Urgent action needed as drink-drive death figures stall

News from Brake

4 August 2016


  •  In 2014, 240 people in Great Britain were killed in crashes where at least one driver was over the drink-drive limit, largely unchanged since 2011
  •  Drink-drive fatalities accounted for 13% of all road deaths in 2015
  •  Serious injuries where at least one driver was over the limit dropped by 3% cent between 2013 and 2014, the third consecutive annual decrease
  •  70% of drink-drive fatalities in 2014 were men, showing a worrying trend developing
  •  A quarter of all drink-drive deaths in 2014 resulted from crashes where the driver over the limit was 25-39.[1]

Brake, the road safety charity, is calling on the government to take urgent action after figures released by the Department for Transport (DfT) show little change in the number of people killed because of drink-driving. Government figures reveal that the number of deaths involving a driver under the influence of alcohol was 240 in 2014. That figure has been consistently been reported since 2010 and looks set to continue if the provisional estimate for the 2015 figures proves to be accurate (200-290 killed).

The DfT claim this consistency in drink-drive fatalities is a sign of stability in their work to reduce drink-driving since 2010, with drivers under the influence accounting for 13% of road deaths in 2014 and 15% in 2013.[2] Brake argue that the figures and the government approach have stagnated since the removal of road casualty reduction targets in 2010. Brake urges the government to consider the devastation that even a single death caused by drink-driving can bring and implement a zero-tolerance policy to drink-driving.

A road user group that has been over-represented in the government figures is men; 70% of drink-drive deaths in 2014 were males and 77% of those killed and seriously injured. This figure is a cause for serious concern and Brake is calling on the government to do something to increase awareness and compliance among male drivers in particular.

════════════════════

* Directions *
[a] List each year that appears in the drink-drive news release, naming every year once.
[b] Decide whether each statement agrees with the drink-drive news release, and answer yes or no with the words that settle it: (i) Brake says the figures have stagnated since road casualty reduction targets were removed in 2010. (ii) The provisional estimate for 2015 is between 200 and 290 people killed. (iii) Men made up a larger share of drink-drive deaths in 2014 than of those killed and seriously injured.

Stored data:
════════════════════

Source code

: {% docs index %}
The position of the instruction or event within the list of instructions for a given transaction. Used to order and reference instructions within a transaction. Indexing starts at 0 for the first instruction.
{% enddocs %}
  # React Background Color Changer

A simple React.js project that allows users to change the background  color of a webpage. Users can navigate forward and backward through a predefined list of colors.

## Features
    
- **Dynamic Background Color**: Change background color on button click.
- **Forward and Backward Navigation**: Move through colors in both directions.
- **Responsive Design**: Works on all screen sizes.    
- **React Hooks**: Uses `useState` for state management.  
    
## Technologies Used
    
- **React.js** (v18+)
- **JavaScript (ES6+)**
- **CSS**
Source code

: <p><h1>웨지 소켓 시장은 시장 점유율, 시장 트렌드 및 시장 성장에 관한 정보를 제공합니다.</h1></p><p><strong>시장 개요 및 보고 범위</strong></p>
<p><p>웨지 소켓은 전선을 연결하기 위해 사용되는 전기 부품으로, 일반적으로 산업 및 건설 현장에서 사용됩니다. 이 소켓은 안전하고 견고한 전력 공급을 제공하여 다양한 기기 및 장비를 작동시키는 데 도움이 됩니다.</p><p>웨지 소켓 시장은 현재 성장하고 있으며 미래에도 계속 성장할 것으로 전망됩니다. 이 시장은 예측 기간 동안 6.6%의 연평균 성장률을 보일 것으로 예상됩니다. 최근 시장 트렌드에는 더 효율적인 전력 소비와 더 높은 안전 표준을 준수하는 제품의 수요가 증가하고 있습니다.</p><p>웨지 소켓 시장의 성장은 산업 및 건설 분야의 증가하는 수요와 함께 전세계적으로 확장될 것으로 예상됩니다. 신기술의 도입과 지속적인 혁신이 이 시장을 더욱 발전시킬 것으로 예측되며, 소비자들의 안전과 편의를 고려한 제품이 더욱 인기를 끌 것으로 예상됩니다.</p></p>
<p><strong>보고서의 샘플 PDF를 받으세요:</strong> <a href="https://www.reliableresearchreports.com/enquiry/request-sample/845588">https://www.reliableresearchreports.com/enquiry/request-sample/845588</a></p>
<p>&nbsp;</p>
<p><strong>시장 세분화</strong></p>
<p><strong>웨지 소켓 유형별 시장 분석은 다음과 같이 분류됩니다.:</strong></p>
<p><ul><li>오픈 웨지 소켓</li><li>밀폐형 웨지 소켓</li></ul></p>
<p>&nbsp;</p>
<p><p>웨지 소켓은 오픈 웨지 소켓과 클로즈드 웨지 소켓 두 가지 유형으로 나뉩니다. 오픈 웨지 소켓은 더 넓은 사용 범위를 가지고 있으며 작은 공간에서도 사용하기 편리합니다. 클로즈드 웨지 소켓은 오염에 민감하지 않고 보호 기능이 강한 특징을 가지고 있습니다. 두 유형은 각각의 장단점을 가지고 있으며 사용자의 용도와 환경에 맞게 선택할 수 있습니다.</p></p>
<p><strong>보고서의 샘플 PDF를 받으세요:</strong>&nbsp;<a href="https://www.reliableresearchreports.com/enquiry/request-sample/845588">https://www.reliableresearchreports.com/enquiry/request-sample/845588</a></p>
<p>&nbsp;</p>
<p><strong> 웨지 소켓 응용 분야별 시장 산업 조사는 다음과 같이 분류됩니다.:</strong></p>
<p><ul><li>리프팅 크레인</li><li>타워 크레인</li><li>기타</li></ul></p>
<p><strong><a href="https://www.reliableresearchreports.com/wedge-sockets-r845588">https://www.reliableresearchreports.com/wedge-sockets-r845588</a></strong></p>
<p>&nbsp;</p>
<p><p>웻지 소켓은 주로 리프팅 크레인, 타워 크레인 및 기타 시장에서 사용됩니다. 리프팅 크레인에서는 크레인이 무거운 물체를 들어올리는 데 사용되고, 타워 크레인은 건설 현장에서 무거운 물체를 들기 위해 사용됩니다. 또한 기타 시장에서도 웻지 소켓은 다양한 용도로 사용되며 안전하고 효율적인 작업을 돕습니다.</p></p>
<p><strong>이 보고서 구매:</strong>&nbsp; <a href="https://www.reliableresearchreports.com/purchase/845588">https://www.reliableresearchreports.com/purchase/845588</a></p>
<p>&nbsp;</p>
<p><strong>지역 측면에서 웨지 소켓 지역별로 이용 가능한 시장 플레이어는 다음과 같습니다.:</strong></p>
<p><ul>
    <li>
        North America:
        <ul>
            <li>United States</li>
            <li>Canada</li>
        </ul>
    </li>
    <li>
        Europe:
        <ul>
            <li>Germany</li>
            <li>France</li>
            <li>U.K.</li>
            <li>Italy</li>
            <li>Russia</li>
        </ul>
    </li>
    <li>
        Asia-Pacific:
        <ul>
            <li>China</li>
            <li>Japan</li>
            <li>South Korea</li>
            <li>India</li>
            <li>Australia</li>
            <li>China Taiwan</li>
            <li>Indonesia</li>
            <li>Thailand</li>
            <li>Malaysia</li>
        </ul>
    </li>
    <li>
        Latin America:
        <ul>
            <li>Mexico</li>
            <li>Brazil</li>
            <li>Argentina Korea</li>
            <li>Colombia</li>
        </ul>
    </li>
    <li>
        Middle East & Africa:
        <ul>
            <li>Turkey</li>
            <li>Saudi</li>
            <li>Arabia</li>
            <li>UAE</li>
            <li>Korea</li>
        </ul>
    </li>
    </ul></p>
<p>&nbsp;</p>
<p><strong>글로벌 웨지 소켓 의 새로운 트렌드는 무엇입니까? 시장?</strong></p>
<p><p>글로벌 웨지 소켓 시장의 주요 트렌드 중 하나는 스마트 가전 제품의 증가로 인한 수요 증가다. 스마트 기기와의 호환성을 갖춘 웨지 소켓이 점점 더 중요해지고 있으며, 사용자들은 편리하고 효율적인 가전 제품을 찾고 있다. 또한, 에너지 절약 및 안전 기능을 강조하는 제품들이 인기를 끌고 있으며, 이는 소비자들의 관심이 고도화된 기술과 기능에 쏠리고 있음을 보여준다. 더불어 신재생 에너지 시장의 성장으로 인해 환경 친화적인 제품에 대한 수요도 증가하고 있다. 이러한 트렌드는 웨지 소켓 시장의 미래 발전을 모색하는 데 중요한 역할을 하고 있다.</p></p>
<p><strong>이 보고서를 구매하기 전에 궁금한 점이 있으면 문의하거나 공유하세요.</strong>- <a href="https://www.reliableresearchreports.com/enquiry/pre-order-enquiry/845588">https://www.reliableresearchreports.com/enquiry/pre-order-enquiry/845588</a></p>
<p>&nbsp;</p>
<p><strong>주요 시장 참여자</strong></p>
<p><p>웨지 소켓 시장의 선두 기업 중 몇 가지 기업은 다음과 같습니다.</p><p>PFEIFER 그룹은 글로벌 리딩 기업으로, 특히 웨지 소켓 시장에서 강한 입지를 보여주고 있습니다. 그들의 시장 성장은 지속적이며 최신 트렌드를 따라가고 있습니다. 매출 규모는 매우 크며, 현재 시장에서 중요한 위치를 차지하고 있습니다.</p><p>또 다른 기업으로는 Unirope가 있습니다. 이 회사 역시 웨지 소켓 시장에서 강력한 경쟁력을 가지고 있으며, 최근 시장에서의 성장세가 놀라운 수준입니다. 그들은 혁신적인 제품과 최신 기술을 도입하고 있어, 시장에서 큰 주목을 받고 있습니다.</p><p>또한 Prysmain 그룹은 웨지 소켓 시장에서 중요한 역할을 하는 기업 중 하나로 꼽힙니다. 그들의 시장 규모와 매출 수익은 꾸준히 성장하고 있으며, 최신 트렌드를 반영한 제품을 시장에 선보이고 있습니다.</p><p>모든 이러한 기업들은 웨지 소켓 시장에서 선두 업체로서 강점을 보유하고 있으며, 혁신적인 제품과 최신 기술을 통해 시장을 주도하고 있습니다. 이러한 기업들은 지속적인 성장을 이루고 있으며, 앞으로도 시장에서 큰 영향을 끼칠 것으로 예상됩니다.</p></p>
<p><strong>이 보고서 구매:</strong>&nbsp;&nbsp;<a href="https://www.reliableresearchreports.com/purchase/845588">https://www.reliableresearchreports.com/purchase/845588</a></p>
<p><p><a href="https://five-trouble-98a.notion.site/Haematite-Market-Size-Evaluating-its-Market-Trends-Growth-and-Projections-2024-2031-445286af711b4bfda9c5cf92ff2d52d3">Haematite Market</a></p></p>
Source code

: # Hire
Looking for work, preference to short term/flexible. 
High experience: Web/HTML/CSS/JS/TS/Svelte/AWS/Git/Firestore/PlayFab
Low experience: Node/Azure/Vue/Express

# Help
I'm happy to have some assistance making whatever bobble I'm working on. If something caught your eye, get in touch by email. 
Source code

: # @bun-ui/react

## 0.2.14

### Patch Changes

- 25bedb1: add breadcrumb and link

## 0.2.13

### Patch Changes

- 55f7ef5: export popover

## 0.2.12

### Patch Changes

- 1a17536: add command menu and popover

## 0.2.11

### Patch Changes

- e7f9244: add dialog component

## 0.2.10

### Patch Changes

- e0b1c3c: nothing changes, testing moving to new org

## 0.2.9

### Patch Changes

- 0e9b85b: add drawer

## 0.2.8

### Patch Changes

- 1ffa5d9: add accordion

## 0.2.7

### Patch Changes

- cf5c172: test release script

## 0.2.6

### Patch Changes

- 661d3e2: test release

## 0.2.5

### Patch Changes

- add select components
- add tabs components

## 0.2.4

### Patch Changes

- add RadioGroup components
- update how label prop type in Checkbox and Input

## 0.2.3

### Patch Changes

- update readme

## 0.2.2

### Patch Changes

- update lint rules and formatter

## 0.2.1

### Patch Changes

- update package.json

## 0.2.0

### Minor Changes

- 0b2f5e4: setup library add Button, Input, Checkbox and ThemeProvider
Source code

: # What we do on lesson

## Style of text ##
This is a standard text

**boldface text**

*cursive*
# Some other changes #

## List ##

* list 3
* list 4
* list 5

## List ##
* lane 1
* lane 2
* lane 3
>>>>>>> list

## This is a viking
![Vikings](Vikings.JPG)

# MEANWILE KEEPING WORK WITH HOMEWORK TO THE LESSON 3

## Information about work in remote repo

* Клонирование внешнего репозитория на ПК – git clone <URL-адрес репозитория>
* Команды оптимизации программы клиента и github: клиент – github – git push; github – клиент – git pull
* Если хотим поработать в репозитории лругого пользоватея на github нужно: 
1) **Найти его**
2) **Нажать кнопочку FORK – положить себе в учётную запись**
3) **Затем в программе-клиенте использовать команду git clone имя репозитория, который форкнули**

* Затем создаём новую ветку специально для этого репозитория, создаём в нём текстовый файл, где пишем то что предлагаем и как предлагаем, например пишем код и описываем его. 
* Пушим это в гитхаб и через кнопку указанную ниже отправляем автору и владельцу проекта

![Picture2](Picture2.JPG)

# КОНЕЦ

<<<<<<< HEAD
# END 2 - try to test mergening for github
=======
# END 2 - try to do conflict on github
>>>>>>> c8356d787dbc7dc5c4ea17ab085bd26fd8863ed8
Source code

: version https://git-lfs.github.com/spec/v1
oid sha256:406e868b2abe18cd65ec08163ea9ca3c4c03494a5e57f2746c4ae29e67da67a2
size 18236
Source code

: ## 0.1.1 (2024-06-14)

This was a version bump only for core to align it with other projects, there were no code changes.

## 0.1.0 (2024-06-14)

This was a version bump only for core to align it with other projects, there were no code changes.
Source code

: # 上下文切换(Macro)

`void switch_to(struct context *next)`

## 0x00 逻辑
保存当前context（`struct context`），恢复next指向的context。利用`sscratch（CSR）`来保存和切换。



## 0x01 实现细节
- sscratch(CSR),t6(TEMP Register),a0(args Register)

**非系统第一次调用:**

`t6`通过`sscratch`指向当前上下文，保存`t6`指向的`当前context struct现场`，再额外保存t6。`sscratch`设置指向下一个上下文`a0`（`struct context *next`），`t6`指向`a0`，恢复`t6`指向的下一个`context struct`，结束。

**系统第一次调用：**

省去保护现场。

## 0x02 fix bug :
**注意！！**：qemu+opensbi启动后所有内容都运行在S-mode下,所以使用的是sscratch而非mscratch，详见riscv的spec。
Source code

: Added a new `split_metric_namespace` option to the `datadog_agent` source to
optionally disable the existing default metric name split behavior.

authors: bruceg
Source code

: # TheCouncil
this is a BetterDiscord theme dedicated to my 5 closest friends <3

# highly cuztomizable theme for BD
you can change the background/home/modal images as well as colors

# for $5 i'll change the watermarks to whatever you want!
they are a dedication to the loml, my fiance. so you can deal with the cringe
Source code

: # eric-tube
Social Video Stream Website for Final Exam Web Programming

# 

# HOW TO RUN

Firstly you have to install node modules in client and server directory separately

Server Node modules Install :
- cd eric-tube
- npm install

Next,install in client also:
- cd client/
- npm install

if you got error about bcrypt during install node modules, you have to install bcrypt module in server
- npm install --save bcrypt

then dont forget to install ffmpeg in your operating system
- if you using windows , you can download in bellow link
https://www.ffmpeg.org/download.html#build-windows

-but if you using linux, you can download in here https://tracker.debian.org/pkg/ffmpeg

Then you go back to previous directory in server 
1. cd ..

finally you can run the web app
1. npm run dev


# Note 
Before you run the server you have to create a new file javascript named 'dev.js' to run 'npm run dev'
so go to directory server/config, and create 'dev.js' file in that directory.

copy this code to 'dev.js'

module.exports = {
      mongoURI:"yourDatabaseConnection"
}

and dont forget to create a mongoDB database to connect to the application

════════════════════

* Answers to the exercises *
[a] 2010, 2011, 2013, 2014, 2015, 2016

[b]
(i) Yes: "Brake argue that the figures and the government approach have stagnated since the removal of road casualty reduction targets in 2010."
(ii) Yes: "the provisional estimate for the 2015 figures proves to be accurate (200-290 killed)"
(iii) No: "70% of drink-drive deaths in 2014 were males and 77% of those killed and seriously injured."